(What you are asked to do): An exact copy of the data is required, with no pictures in it.

(Entries taken from a collection):
□ □ □ □ □
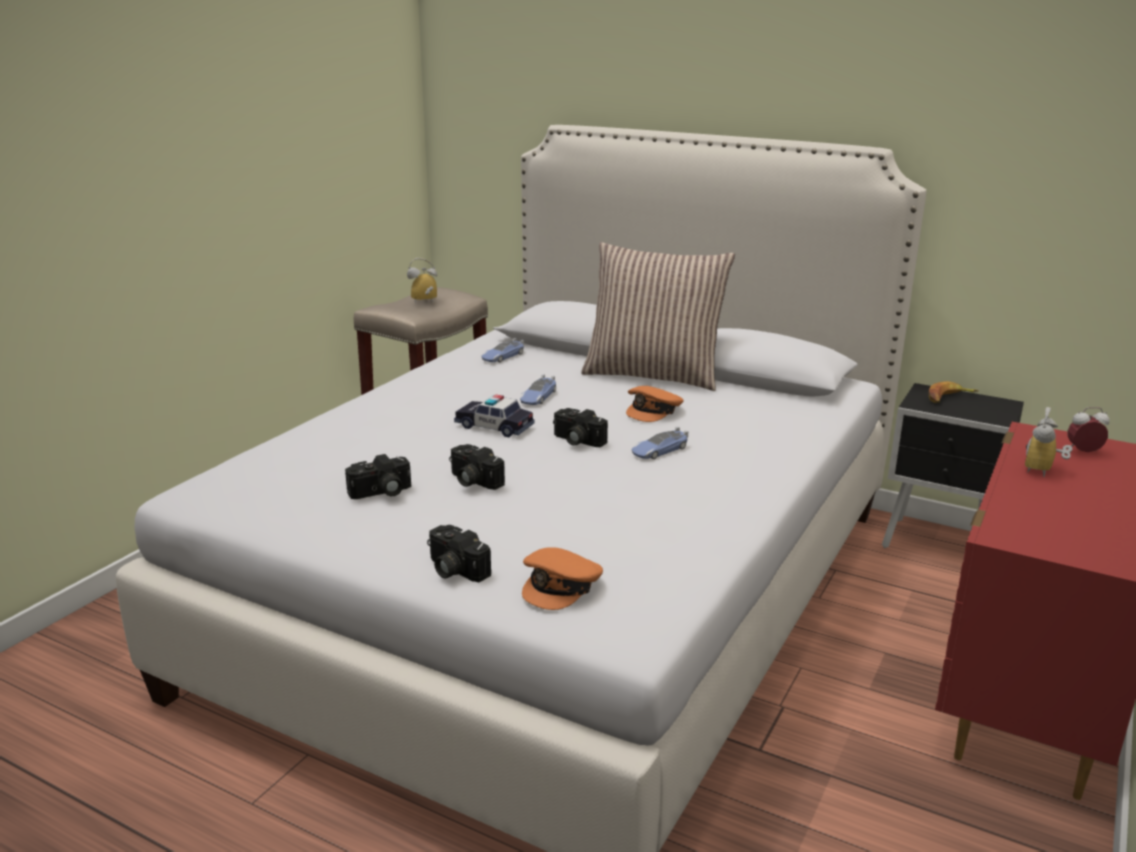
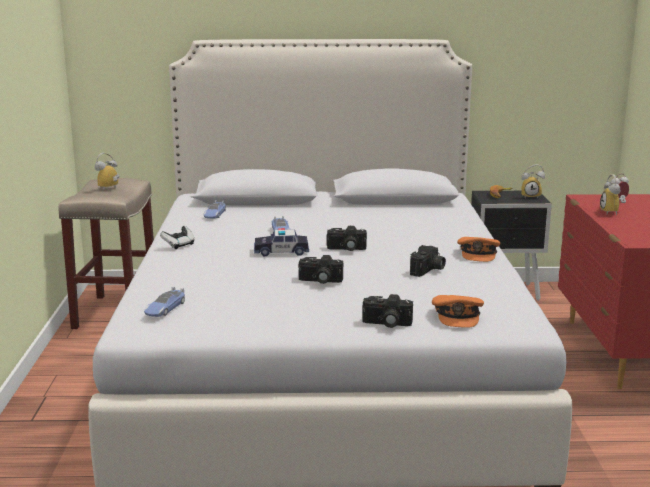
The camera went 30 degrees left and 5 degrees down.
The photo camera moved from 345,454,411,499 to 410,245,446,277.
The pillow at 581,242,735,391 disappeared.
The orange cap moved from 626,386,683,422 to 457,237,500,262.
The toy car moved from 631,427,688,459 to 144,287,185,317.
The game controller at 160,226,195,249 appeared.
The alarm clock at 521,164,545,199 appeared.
□ □ □ □ □
(Written solution):
The camera went 30 degrees left and 5 degrees down.
The photo camera moved from 345,454,411,499 to 410,245,446,277.
The pillow at 581,242,735,391 disappeared.
The orange cap moved from 626,386,683,422 to 457,237,500,262.
The toy car moved from 631,427,688,459 to 144,287,185,317.
The game controller at 160,226,195,249 appeared.
The alarm clock at 521,164,545,199 appeared.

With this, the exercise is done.